╭──
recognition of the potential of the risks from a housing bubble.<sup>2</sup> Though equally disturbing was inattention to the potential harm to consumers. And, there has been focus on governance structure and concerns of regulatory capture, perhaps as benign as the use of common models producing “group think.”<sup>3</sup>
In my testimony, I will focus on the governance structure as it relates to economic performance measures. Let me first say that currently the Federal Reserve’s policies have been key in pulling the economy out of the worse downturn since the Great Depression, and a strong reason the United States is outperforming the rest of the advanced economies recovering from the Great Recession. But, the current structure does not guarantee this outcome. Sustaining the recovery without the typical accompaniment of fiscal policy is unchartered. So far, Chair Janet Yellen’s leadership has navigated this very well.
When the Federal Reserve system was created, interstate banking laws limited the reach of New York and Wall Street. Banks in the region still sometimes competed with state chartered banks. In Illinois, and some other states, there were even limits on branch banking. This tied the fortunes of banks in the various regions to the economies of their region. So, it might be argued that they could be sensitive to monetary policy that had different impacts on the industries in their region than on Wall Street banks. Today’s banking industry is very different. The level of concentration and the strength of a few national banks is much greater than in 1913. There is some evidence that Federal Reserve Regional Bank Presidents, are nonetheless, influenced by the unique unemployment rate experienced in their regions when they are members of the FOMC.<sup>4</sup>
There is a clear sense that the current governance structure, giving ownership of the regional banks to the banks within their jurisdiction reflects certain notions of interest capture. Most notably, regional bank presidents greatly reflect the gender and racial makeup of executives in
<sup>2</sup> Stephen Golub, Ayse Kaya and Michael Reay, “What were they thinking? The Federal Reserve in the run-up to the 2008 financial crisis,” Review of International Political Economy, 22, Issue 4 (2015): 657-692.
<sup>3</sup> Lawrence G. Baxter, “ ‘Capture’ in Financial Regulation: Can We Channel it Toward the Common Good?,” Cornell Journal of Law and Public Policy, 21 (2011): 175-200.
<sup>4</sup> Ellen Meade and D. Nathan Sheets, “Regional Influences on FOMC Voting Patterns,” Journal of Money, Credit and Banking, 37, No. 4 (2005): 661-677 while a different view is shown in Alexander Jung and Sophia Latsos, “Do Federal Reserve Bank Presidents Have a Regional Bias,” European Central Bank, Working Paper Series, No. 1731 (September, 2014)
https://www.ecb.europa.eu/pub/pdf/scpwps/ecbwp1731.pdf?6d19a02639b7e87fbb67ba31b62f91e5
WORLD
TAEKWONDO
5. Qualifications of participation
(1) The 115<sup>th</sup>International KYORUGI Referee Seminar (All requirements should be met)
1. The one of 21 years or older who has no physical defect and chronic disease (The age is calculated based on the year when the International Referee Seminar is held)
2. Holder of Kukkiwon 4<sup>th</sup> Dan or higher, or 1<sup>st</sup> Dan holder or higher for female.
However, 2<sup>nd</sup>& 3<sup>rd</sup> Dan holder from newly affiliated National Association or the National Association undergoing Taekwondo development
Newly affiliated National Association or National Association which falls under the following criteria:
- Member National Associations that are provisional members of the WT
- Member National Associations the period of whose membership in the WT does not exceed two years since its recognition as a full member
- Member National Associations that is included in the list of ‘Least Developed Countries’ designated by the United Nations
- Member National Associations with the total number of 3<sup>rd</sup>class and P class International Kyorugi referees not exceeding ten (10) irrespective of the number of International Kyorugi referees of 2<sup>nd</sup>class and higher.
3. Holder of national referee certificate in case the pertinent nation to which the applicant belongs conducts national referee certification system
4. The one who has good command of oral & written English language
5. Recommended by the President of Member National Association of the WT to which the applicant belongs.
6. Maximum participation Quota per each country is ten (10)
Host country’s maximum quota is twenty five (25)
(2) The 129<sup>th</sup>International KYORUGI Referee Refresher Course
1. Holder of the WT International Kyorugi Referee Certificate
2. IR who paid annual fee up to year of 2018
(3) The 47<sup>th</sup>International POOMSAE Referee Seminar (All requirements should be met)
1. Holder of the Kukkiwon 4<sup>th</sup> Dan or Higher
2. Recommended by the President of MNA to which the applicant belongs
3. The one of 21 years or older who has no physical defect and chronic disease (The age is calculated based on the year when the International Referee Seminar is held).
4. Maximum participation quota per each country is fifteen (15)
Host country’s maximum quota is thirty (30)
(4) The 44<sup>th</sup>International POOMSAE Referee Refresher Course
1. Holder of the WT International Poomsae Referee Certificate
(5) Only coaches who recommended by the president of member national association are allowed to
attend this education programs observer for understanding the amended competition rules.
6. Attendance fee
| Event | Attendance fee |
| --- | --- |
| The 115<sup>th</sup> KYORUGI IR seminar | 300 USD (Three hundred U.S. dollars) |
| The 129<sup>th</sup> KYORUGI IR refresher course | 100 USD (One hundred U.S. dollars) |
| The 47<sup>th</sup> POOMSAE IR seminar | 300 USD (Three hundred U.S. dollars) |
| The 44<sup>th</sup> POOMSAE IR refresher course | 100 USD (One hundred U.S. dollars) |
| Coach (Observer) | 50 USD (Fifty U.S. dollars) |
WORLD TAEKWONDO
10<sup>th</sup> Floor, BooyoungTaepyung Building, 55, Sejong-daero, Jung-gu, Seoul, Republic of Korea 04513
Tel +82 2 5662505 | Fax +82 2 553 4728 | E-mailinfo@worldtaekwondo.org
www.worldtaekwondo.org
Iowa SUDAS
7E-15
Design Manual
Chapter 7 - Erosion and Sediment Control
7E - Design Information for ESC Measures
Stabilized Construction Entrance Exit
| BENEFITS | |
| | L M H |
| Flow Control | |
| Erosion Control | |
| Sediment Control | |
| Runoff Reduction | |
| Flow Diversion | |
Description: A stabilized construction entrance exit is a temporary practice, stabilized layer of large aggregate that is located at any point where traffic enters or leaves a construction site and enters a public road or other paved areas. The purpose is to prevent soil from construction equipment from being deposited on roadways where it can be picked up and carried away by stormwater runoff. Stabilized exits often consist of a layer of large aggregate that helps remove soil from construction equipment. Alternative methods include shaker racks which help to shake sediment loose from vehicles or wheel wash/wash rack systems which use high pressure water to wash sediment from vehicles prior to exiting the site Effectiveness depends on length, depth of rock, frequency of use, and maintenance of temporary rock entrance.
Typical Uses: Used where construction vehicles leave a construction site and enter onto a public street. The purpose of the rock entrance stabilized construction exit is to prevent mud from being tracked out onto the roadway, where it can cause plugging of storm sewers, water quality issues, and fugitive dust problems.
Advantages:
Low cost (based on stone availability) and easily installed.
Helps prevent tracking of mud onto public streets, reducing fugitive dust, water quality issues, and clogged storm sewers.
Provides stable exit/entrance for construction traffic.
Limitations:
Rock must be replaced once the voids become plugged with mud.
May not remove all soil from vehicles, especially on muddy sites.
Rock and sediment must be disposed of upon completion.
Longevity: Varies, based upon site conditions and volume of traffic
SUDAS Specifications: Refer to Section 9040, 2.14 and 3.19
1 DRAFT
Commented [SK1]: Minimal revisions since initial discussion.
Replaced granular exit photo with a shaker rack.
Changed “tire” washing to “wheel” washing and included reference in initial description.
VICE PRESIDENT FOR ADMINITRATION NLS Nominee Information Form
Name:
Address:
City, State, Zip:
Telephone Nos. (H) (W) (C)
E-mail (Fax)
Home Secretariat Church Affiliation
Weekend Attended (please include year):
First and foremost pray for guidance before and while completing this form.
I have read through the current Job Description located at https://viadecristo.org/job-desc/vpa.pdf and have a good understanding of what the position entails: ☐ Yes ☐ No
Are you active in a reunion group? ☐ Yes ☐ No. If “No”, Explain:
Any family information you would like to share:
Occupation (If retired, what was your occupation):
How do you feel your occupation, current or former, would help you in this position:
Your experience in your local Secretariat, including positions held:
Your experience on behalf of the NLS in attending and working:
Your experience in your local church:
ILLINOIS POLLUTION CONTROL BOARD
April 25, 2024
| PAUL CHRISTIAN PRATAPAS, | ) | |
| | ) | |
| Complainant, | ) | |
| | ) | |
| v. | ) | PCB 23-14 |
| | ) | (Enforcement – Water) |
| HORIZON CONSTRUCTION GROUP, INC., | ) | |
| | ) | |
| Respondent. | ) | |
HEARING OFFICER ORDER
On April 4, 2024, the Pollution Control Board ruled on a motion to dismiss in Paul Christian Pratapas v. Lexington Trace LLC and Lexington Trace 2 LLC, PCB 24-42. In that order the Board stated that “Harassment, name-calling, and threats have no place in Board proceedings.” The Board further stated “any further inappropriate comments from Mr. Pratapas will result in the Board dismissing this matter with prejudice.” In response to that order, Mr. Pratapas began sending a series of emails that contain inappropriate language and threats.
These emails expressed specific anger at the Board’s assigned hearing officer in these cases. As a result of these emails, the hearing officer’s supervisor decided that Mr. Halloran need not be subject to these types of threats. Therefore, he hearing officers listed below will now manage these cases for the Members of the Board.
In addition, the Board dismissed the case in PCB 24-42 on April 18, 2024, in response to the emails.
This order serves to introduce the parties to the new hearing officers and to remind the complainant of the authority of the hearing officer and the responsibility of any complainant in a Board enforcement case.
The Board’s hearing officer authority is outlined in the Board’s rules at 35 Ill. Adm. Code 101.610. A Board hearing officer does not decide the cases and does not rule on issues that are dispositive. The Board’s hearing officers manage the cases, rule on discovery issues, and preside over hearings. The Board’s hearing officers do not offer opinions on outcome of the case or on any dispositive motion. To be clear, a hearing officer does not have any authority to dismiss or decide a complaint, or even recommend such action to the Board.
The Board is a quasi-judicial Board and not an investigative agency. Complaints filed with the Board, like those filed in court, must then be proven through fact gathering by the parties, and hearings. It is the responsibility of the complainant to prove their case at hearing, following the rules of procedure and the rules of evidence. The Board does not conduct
╰──
--- WHAT TO DO ---
The response must repeat exactly the lines from the top of the material through the line containing "In my testimony, I", both included, with no other output.

--- EXERCISE SOLUTION ---
recognition of the potential of the risks from a housing bubble.<sup>2</sup> Though equally disturbing was inattention to the potential harm to consumers. And, there has been focus on governance structure and concerns of regulatory capture, perhaps as benign as the use of common models producing “group think.”<sup>3</sup>
In my testimony, I will focus on the governance structure as it relates to economic performance measures. Let me first say that currently the Federal Reserve’s policies have been key in pulling the economy out of the worse downturn since the Great Depression, and a strong reason the United States is outperforming the rest of the advanced economies recovering from the Great Recession. But, the current structure does not guarantee this outcome. Sustaining the recovery without the typical accompaniment of fiscal policy is unchartered. So far, Chair Janet Yellen’s leadership has navigated this very well.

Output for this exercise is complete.